Wright’s philosophy of organic architecture was his claim to fame. His idea was to promote harmony between human habitation and the natural world.

“Wright believed that good architecture could bring dignity and joy to everyday life,” a Western Work article about the Whitefish Wright building noted. “For the clinic’s patients, he demonstrated that this could be accomplished in a medical setting. In an atmosphere more reminiscent of a domestic living room than a doctor’s office, Wright used warm colors and natural materials to impart a sense of serenity and comfort.”

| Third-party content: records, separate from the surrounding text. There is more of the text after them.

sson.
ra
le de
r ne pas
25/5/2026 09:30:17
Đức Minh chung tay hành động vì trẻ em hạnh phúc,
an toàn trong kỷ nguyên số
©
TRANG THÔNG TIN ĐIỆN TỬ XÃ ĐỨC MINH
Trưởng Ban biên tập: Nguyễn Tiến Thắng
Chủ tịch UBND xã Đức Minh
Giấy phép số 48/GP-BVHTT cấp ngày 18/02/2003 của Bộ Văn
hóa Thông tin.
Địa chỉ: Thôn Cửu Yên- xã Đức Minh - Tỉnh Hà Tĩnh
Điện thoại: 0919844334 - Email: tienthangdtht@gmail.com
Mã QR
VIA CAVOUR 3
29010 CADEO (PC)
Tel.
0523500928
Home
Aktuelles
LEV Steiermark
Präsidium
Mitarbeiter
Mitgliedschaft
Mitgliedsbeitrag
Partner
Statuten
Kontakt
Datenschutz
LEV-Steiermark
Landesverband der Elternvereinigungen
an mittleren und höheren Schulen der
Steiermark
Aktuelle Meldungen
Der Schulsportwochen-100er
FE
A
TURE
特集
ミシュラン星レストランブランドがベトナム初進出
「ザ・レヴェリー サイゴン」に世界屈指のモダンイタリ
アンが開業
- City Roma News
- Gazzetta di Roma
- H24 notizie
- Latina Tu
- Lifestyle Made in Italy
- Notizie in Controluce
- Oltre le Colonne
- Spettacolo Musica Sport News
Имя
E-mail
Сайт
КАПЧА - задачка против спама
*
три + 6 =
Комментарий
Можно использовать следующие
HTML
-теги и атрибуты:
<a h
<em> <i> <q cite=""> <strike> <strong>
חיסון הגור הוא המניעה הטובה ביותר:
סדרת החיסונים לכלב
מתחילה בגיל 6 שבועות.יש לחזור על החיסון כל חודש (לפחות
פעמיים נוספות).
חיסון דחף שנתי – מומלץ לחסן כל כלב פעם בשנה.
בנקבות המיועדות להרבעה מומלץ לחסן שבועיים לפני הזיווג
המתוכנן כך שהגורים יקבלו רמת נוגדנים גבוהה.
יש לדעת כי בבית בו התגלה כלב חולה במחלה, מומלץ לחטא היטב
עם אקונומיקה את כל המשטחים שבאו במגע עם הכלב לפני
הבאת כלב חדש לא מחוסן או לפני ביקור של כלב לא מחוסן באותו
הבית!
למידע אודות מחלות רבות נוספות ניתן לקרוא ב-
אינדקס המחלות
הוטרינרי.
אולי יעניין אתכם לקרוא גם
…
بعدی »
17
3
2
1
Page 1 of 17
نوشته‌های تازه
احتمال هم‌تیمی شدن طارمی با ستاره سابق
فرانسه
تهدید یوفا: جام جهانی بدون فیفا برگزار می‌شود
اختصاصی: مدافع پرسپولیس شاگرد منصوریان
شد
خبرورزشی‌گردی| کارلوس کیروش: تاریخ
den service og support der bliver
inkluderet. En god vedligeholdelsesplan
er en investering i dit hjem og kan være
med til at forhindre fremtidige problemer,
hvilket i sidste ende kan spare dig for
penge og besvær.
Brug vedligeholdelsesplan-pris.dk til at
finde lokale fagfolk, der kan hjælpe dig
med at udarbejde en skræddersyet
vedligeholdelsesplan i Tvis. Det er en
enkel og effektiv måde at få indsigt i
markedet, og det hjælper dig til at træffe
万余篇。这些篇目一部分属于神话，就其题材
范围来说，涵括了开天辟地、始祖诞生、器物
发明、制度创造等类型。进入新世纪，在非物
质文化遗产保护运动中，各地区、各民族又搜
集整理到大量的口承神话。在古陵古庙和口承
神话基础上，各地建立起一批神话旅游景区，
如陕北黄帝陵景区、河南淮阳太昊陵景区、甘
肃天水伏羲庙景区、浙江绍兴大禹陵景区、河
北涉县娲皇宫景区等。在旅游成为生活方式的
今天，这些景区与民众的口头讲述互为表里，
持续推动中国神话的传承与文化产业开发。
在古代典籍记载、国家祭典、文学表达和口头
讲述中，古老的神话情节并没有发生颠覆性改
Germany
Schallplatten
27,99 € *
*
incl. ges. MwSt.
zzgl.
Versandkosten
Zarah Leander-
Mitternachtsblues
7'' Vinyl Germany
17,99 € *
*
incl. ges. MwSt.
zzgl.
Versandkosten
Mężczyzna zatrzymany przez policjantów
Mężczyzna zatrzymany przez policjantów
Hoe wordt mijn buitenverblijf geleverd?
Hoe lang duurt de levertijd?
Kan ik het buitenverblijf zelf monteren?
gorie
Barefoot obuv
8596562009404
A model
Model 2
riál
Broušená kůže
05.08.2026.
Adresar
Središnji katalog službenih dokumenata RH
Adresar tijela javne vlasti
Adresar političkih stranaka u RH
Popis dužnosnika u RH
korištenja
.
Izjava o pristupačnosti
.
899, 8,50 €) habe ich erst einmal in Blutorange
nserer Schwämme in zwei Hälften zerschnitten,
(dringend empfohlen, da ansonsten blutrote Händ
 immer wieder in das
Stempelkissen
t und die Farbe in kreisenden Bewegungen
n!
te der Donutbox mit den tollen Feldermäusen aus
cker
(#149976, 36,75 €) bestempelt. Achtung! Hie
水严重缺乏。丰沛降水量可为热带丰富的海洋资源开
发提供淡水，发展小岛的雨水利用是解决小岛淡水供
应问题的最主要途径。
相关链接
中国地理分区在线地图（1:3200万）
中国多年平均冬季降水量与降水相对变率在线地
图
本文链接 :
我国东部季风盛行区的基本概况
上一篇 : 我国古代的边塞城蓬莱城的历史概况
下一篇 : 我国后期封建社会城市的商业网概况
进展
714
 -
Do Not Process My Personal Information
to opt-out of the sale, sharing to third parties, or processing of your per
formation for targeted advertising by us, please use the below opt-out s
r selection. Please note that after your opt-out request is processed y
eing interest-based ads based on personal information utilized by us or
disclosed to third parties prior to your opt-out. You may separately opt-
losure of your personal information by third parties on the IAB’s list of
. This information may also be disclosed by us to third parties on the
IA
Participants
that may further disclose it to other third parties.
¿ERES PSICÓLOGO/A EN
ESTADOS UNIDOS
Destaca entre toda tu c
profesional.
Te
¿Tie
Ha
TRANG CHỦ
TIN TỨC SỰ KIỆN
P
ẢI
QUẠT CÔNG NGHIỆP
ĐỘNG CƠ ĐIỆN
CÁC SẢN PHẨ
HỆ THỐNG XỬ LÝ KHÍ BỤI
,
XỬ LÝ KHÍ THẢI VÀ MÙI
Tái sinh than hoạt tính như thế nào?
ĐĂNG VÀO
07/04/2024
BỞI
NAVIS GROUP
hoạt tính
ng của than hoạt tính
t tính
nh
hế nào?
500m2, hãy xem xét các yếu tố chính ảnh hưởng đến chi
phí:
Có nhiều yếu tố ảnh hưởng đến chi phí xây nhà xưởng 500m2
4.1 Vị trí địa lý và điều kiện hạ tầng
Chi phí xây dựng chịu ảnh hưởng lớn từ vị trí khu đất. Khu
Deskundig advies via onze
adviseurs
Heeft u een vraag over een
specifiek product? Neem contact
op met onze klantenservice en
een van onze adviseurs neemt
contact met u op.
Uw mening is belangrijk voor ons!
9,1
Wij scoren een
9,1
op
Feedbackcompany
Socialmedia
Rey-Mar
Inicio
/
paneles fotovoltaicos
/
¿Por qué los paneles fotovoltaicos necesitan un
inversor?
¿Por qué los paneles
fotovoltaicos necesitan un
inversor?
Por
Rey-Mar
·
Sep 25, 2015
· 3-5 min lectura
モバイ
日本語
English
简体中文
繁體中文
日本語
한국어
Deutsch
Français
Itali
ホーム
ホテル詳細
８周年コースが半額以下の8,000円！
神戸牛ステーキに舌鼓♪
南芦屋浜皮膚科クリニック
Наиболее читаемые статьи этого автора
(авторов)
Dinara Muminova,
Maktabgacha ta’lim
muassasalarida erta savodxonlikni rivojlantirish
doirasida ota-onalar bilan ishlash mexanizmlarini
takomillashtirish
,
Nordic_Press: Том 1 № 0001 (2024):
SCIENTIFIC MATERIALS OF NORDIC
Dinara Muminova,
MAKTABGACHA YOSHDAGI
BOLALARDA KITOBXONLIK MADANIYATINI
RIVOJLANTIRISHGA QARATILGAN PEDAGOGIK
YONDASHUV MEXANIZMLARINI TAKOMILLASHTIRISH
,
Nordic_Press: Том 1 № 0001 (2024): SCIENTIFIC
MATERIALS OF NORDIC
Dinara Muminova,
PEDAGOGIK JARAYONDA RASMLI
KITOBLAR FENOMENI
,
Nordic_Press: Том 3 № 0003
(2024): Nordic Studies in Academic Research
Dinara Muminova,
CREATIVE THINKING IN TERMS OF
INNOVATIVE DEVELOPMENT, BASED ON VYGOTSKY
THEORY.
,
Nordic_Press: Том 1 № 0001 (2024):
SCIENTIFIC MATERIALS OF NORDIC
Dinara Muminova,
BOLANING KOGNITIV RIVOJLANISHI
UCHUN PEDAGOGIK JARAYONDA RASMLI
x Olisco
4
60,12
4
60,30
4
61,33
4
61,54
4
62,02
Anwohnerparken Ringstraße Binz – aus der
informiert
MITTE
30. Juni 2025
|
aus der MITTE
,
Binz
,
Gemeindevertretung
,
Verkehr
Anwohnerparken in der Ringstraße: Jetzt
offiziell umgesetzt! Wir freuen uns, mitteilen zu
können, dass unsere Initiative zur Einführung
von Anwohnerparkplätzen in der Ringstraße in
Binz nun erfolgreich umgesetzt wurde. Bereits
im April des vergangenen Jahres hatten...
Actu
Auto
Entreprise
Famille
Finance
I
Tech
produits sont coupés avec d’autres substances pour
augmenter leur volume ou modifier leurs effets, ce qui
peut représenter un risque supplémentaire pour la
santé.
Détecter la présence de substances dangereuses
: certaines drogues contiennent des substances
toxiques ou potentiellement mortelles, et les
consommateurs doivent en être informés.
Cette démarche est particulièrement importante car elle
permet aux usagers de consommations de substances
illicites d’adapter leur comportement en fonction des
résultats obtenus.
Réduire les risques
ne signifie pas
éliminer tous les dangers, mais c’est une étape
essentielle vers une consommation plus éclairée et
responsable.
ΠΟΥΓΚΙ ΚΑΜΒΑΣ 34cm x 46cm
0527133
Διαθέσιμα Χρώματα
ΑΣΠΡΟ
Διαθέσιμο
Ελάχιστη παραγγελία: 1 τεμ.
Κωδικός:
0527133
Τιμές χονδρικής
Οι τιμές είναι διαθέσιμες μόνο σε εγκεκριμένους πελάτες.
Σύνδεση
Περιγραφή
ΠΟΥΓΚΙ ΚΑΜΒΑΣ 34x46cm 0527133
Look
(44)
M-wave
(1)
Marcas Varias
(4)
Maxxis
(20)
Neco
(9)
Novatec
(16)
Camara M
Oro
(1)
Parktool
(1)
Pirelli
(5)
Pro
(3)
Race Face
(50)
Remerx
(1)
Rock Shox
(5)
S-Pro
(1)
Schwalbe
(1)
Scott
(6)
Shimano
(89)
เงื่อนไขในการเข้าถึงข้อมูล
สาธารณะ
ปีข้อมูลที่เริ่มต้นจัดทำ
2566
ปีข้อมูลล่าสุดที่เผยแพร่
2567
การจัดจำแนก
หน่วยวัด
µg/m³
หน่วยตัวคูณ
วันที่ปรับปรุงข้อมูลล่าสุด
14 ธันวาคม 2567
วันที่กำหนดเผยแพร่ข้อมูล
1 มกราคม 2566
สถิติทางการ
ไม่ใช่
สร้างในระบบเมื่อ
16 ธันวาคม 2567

While some of the original interior features have been eliminated by remodeling through the years, the massive brick fireplace that served as a focal point of the original medical clinic waiting room is still in place, with two built-in curved banquettes flanking the hearth to form an inglenook.

Wright designed the brick building for the medical practices of Drs. Lockridge, McIntyre and Whalen.

As the story goes, the doctors first contacted a Great Falls architectural firm about designing their clinic, but the bid came back exorbitantly high. When Dr. Lockridge’s wife saw the estimate, she purportedly exclaimed: “My gosh, we may as well have Frank Lloyd Wright design it.”

“There was one intriguing element in the design that appears to be without precedent in Wright’s work: a seven-foot diameter plastic sphere pointed in the center of the glass wall facing the garden,” Western Work stated. “Half inside and half outside the glass wall, this voluptuous white orb was supported by a 25-foot-diameter brick planter, which also bisected the wall.

“Lit from below by floodlights, the glowing translucent bubble must have appeared almost otherworldly.”

The big white ball was used initially as a terrarium and perhaps was designed to emulate a full moon. When the clinic became First State Bank in 1964, the sphere and circular planter were removed to allow for a front entrance to the bank. There were later attempts to find remnants of the sphere, but to no avail.